Data entries
===============

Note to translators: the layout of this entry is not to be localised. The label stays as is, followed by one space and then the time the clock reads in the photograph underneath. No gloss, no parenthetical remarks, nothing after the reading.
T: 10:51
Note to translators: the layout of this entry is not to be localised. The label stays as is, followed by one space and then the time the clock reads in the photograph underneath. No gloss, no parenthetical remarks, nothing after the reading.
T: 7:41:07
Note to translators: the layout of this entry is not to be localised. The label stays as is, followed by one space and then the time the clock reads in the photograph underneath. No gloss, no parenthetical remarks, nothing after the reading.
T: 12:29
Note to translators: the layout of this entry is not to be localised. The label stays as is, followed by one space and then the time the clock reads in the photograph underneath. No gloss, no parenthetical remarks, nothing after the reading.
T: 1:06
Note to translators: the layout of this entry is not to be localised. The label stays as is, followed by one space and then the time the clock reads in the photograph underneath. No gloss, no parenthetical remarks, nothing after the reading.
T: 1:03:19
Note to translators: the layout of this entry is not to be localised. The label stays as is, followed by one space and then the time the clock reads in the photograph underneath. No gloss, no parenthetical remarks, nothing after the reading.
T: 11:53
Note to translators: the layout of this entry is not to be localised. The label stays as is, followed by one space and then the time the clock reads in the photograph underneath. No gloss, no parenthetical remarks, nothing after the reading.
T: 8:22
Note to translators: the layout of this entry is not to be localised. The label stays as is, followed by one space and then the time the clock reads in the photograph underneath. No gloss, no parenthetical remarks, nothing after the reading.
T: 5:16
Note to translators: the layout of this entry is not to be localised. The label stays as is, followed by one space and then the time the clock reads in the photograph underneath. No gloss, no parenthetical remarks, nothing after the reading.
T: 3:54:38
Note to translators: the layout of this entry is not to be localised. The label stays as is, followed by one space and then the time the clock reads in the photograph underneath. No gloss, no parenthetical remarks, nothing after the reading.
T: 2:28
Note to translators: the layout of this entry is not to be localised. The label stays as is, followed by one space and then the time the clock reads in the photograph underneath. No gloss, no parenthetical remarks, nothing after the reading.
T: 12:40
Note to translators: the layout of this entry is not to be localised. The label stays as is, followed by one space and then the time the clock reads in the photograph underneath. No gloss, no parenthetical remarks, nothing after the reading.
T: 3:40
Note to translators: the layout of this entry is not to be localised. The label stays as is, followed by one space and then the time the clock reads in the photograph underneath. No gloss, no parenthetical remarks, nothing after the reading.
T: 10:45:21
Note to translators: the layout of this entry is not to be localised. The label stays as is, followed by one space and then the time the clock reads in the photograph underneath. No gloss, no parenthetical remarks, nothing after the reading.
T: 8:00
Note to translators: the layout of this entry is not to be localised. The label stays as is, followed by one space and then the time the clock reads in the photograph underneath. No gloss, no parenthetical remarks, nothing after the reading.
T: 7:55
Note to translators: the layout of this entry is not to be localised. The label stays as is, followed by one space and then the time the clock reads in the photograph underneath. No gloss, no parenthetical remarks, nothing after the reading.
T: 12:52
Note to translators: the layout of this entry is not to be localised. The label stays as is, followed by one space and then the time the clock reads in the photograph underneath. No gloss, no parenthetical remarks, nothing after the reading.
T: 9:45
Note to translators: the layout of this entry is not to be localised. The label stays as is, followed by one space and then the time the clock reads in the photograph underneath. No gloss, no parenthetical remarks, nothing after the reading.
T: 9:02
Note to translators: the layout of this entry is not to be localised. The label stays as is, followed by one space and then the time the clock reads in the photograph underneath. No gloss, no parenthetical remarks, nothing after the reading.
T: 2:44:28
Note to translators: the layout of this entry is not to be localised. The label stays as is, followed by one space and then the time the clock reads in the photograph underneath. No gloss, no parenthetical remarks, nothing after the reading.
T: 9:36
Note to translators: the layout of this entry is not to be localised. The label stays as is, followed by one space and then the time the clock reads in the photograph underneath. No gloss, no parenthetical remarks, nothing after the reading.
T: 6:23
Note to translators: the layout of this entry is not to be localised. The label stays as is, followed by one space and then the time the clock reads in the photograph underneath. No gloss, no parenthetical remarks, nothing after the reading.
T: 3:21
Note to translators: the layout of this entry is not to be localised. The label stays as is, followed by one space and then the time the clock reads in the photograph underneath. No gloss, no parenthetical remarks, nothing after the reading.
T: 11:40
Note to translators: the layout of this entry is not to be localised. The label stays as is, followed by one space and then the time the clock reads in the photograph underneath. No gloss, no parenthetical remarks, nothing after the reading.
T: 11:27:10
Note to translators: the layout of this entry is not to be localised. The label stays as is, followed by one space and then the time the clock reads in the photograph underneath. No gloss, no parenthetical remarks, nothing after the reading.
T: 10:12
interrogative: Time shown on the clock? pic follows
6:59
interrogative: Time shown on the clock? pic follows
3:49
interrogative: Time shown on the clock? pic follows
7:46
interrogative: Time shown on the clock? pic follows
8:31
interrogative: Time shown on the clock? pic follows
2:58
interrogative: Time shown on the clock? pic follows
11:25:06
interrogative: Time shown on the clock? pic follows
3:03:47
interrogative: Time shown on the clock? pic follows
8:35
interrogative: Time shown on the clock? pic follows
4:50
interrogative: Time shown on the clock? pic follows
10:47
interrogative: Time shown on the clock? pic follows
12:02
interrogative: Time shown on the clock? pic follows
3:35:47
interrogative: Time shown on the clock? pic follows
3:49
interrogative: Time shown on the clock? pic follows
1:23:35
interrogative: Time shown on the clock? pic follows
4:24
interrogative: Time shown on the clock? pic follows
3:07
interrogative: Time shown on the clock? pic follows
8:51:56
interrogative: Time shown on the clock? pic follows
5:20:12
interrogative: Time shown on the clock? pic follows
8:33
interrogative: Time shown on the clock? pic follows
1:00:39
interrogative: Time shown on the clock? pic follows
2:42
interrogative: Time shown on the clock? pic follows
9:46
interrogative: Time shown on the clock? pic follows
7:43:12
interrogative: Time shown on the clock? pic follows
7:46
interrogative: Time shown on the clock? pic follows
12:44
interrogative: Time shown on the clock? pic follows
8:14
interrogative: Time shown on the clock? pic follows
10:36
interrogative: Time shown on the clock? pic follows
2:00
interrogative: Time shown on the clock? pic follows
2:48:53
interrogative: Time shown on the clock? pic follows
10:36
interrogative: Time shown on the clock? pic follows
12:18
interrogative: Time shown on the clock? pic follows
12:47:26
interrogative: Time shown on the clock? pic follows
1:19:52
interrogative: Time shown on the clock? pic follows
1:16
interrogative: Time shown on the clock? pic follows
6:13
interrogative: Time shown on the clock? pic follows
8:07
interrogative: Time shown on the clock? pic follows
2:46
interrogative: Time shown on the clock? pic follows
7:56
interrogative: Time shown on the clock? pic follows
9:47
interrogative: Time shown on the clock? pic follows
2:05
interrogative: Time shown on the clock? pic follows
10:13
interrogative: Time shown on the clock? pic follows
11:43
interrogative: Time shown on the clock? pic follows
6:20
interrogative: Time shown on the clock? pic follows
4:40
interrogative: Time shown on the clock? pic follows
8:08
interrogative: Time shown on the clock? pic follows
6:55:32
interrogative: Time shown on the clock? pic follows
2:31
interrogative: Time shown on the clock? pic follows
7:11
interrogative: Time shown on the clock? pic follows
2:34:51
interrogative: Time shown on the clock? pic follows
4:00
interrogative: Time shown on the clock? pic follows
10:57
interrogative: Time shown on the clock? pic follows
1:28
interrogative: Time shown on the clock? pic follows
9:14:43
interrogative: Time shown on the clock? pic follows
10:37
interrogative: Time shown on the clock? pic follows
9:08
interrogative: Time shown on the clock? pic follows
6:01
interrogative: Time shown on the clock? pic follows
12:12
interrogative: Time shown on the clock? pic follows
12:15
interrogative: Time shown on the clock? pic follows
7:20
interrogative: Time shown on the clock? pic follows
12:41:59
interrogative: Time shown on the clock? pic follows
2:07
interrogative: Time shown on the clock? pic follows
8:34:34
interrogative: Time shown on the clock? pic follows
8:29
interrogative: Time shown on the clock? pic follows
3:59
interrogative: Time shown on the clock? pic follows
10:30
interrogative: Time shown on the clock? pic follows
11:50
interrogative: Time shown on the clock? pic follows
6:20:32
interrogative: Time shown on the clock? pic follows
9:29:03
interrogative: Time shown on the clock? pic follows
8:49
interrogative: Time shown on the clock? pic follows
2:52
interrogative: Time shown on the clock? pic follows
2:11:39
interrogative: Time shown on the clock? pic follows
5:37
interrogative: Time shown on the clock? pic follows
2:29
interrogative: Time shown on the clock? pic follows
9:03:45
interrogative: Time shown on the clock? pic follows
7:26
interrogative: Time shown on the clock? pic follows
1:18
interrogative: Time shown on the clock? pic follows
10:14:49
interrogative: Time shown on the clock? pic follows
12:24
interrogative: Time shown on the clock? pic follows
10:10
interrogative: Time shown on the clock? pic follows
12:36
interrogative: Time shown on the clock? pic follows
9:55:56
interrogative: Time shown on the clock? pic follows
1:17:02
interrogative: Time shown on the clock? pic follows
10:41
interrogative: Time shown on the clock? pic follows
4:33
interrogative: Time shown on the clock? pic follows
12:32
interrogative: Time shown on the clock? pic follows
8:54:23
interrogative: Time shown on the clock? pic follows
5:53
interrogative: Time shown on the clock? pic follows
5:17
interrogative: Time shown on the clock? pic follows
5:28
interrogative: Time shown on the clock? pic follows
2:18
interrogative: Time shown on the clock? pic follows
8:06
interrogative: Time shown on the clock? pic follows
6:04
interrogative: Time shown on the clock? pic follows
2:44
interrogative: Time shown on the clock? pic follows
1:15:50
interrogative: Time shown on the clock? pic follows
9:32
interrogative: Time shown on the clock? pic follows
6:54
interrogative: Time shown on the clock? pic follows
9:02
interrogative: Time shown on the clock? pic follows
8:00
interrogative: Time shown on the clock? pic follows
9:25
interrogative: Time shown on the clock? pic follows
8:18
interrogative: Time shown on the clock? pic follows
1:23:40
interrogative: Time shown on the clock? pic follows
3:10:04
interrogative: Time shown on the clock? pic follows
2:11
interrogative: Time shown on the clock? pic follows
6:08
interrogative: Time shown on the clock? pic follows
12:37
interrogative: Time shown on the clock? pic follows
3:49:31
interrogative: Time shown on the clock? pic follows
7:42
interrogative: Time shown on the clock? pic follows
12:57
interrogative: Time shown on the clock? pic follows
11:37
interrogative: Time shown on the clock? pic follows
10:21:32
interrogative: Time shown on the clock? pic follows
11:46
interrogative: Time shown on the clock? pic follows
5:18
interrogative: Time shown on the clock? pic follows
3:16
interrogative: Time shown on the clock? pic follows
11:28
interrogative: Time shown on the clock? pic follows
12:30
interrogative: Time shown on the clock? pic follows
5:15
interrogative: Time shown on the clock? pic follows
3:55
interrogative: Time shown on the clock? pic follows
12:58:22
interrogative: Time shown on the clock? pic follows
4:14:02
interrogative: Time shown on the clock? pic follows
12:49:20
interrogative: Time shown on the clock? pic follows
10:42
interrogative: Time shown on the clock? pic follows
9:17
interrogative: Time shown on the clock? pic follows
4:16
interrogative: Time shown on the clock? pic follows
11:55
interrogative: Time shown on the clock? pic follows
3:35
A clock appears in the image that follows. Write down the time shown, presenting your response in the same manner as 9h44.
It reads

===============

■ AIM OF THE TASK: Gather every line in the material that contains the word "presenting", and copy each one out in full.

■ IN RESPONSE:
A clock appears in the image that follows. Write down the time shown, presenting your response in the same manner as 9h44.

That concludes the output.